What to do:
Below are records with pictures; copy word for word only the lines between the line with "Es una plataforma diseñada para fidelizar a" and the line with "брожение/карбонизацию.", inclusive, and drop the pictures.

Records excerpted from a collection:
☆ ☆ ☆
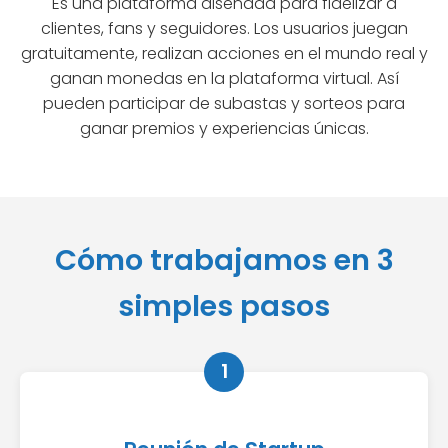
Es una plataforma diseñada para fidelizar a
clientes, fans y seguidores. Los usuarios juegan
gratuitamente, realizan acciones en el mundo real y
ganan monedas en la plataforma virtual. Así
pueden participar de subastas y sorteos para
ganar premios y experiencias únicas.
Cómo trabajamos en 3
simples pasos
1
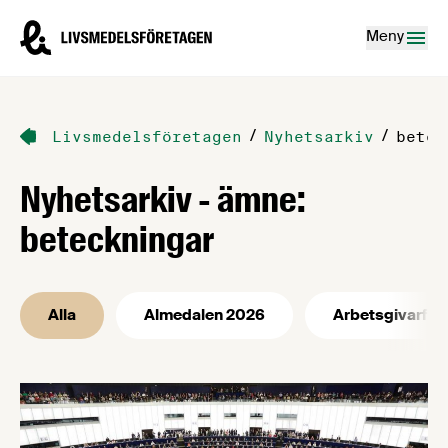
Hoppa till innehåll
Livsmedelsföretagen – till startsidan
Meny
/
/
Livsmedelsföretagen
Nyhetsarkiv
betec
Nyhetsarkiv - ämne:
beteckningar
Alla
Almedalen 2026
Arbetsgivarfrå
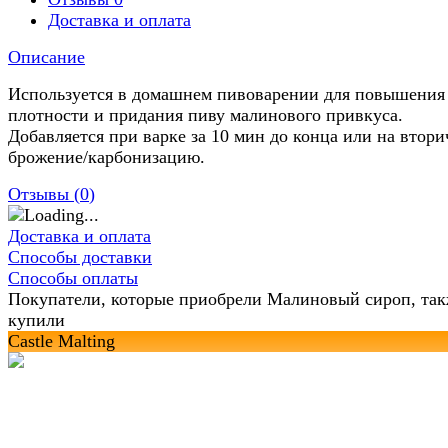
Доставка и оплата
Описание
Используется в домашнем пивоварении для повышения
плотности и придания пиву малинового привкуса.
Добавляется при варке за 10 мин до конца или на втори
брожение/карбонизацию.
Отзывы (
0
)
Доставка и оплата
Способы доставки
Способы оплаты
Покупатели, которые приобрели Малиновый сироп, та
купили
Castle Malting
☆ ☆ ☆
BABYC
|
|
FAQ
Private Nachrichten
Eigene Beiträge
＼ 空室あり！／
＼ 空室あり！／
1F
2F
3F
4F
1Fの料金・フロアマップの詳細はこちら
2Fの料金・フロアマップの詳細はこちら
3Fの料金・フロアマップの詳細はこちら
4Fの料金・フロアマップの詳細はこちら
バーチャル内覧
☆ ☆ ☆
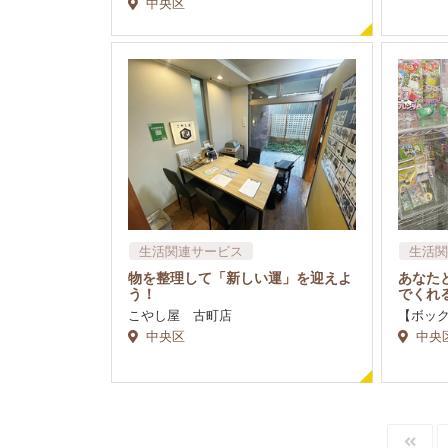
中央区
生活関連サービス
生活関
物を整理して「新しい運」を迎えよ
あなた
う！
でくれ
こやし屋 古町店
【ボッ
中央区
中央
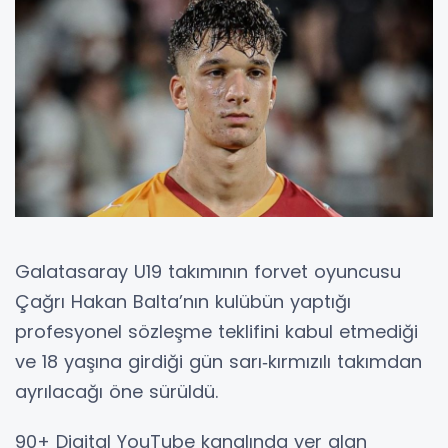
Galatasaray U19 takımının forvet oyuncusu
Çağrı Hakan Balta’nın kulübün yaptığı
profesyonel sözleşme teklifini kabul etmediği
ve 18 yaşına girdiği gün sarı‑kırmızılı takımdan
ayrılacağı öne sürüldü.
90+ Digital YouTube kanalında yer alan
☆ ☆ ☆
Result of this exercise:
Es una plataforma diseñada para fidelizar a
clientes, fans y seguidores. Los usuarios juegan
gratuitamente, realizan acciones en el mundo real y
ganan monedas en la plataforma virtual. Así
pueden participar de subastas y sorteos para
ganar premios y experiencias únicas.
Cómo trabajamos en 3
simples pasos
1
Hoppa till innehåll
Livsmedelsföretagen – till startsidan
Meny
/
/
Livsmedelsföretagen
Nyhetsarkiv
betec
Nyhetsarkiv - ämne:
beteckningar
Alla
Almedalen 2026
Arbetsgivarfrå
Доставка и оплата
Описание
Используется в домашнем пивоварении для повышения
плотности и придания пиву малинового привкуса.
Добавляется при варке за 10 мин до конца или на втори
брожение/карбонизацию.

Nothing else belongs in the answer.